Do this:
Reproduce every line of the listing below without changing a single character.

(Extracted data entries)
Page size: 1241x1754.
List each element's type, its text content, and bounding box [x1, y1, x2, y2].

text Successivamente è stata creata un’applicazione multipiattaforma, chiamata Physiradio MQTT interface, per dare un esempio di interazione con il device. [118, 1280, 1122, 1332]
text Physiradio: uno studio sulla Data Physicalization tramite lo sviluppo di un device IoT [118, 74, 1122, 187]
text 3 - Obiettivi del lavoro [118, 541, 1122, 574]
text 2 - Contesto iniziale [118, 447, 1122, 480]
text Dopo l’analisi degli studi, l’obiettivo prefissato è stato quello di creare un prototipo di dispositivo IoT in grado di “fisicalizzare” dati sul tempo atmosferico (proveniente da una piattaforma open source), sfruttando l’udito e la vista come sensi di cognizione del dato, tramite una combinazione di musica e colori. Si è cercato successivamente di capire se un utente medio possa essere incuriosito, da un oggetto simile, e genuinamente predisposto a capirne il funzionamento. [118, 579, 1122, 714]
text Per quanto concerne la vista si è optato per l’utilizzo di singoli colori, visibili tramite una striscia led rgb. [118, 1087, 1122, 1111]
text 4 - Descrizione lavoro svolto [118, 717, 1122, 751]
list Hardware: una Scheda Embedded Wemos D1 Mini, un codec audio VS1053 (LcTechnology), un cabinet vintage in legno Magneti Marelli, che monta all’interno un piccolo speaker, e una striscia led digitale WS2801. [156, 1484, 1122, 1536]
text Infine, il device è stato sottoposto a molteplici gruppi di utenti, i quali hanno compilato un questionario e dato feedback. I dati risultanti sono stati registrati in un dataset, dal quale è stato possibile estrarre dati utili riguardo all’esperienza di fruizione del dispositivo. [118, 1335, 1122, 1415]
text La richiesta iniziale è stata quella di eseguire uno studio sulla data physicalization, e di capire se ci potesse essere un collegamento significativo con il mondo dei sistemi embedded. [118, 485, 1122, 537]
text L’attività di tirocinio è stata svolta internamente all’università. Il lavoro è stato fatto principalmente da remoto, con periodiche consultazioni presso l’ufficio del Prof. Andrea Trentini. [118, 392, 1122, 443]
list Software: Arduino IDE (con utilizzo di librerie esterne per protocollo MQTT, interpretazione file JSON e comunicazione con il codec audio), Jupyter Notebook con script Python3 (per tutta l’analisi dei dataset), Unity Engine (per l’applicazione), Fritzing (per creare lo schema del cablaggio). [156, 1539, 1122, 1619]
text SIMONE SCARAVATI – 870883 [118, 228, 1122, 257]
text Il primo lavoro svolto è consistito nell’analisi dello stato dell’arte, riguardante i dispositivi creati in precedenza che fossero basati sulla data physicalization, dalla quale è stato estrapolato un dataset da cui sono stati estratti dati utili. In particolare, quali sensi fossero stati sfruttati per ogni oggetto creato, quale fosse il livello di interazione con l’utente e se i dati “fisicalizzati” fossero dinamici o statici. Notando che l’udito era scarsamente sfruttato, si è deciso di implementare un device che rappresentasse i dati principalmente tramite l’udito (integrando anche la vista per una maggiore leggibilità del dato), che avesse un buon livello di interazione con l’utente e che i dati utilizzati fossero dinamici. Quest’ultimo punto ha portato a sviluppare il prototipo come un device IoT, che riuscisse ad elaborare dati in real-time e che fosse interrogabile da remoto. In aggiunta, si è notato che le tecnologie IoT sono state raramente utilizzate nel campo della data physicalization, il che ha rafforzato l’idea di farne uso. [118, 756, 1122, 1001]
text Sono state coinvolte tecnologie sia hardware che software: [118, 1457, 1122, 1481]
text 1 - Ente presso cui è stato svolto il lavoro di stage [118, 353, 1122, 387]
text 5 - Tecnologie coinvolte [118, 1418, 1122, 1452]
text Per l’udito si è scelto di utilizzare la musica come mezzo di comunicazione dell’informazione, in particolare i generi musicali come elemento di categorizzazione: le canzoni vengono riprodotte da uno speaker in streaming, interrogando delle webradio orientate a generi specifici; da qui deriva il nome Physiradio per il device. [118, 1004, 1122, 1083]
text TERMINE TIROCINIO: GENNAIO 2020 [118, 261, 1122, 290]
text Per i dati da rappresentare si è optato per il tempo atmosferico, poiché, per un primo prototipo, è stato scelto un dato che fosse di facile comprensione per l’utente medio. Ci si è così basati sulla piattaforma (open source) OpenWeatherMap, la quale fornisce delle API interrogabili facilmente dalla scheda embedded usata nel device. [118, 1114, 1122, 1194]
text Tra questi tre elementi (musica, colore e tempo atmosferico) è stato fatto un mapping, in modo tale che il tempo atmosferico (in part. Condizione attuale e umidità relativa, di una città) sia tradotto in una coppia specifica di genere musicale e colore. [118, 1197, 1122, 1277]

Task solution:
Page size: 1241x1754.
List each element's type, its text content, and bounding box [x1, y1, x2, y2].

text Successivamente è stata creata un’applicazione multipiattaforma, chiamata Physiradio MQTT interface, per dare un esempio di interazione con il device. [118, 1280, 1122, 1332]
text Physiradio: uno studio sulla Data Physicalization tramite lo sviluppo di un device IoT [118, 74, 1122, 187]
text 3 - Obiettivi del lavoro [118, 541, 1122, 574]
text 2 - Contesto iniziale [118, 447, 1122, 480]
text Dopo l’analisi degli studi, l’obiettivo prefissato è stato quello di creare un prototipo di dispositivo IoT in grado di “fisicalizzare” dati sul tempo atmosferico (proveniente da una piattaforma open source), sfruttando l’udito e la vista come sensi di cognizione del dato, tramite una combinazione di musica e colori. Si è cercato successivamente di capire se un utente medio possa essere incuriosito, da un oggetto simile, e genuinamente predisposto a capirne il funzionamento. [118, 579, 1122, 714]
text Per quanto concerne la vista si è optato per l’utilizzo di singoli colori, visibili tramite una striscia led rgb. [118, 1087, 1122, 1111]
text 4 - Descrizione lavoro svolto [118, 717, 1122, 751]
list Hardware: una Scheda Embedded Wemos D1 Mini, un codec audio VS1053 (LcTechnology), un cabinet vintage in legno Magneti Marelli, che monta all’interno un piccolo speaker, e una striscia led digitale WS2801. [156, 1484, 1122, 1536]
text Infine, il device è stato sottoposto a molteplici gruppi di utenti, i quali hanno compilato un questionario e dato feedback. I dati risultanti sono stati registrati in un dataset, dal quale è stato possibile estrarre dati utili riguardo all’esperienza di fruizione del dispositivo. [118, 1335, 1122, 1415]
text La richiesta iniziale è stata quella di eseguire uno studio sulla data physicalization, e di capire se ci potesse essere un collegamento significativo con il mondo dei sistemi embedded. [118, 485, 1122, 537]
text L’attività di tirocinio è stata svolta internamente all’università. Il lavoro è stato fatto principalmente da remoto, con periodiche consultazioni presso l’ufficio del Prof. Andrea Trentini. [118, 392, 1122, 443]
list Software: Arduino IDE (con utilizzo di librerie esterne per protocollo MQTT, interpretazione file JSON e comunicazione con il codec audio), Jupyter Notebook con script Python3 (per tutta l’analisi dei dataset), Unity Engine (per l’applicazione), Fritzing (per creare lo schema del cablaggio). [156, 1539, 1122, 1619]
text SIMONE SCARAVATI – 870883 [118, 228, 1122, 257]
text Il primo lavoro svolto è consistito nell’analisi dello stato dell’arte, riguardante i dispositivi creati in precedenza che fossero basati sulla data physicalization, dalla quale è stato estrapolato un dataset da cui sono stati estratti dati utili. In particolare, quali sensi fossero stati sfruttati per ogni oggetto creato, quale fosse il livello di interazione con l’utente e se i dati “fisicalizzati” fossero dinamici o statici. Notando che l’udito era scarsamente sfruttato, si è deciso di implementare un device che rappresentasse i dati principalmente tramite l’udito (integrando anche la vista per una maggiore leggibilità del dato), che avesse un buon livello di interazione con l’utente e che i dati utilizzati fossero dinamici. Quest’ultimo punto ha portato a sviluppare il prototipo come un device IoT, che riuscisse ad elaborare dati in real-time e che fosse interrogabile da remoto. In aggiunta, si è notato che le tecnologie IoT sono state raramente utilizzate nel campo della data physicalization, il che ha rafforzato l’idea di farne uso. [118, 756, 1122, 1001]
text Sono state coinvolte tecnologie sia hardware che software: [118, 1457, 1122, 1481]
text 1 - Ente presso cui è stato svolto il lavoro di stage [118, 353, 1122, 387]
text 5 - Tecnologie coinvolte [118, 1418, 1122, 1452]
text Per l’udito si è scelto di utilizzare la musica come mezzo di comunicazione dell’informazione, in particolare i generi musicali come elemento di categorizzazione: le canzoni vengono riprodotte da uno speaker in streaming, interrogando delle webradio orientate a generi specifici; da qui deriva il nome Physiradio per il device. [118, 1004, 1122, 1083]
text TERMINE TIROCINIO: GENNAIO 2020 [118, 261, 1122, 290]
text Per i dati da rappresentare si è optato per il tempo atmosferico, poiché, per un primo prototipo, è stato scelto un dato che fosse di facile comprensione per l’utente medio. Ci si è così basati sulla piattaforma (open source) OpenWeatherMap, la quale fornisce delle API interrogabili facilmente dalla scheda embedded usata nel device. [118, 1114, 1122, 1194]
text Tra questi tre elementi (musica, colore e tempo atmosferico) è stato fatto un mapping, in modo tale che il tempo atmosferico (in part. Condizione attuale e umidità relativa, di una città) sia tradotto in una coppia specifica di genere musicale e colore. [118, 1197, 1122, 1277]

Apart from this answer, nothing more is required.